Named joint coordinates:
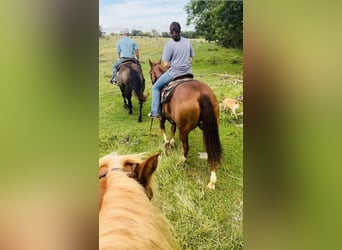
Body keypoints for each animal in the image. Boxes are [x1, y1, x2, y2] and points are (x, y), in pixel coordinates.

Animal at [148, 60, 223, 189]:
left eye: (149, 72)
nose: (153, 82)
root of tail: (200, 92)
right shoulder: (174, 120)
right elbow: (172, 128)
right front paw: (172, 142)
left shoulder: (162, 116)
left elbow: (163, 128)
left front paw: (167, 142)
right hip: (210, 127)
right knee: (211, 148)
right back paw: (212, 180)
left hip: (184, 130)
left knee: (186, 146)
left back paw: (182, 160)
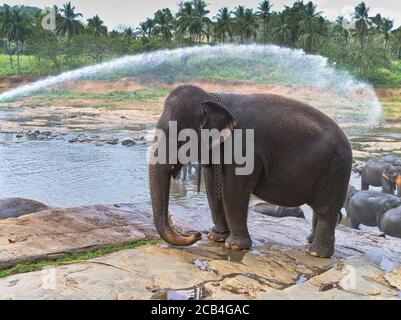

■ What is expected:
What's needed is every record restated exactly, pictures excluded.

■ Your response:
Body keypoints for each animal in the image. Boxes are [x1, y1, x2, y2] and points are (x, y), in pixel coordinates.

Animal at [148, 60, 223, 189]:
left eye: (149, 72)
nose: (153, 82)
root of tail: (200, 92)
right shoulder: (174, 120)
right elbow: (172, 128)
right front paw: (172, 142)
left shoulder: (162, 116)
left elbow: (163, 128)
left front paw: (167, 142)
right hip: (210, 127)
right knee: (211, 148)
right back paw: (212, 180)
left hip: (184, 130)
left knee: (186, 146)
left back paw: (182, 160)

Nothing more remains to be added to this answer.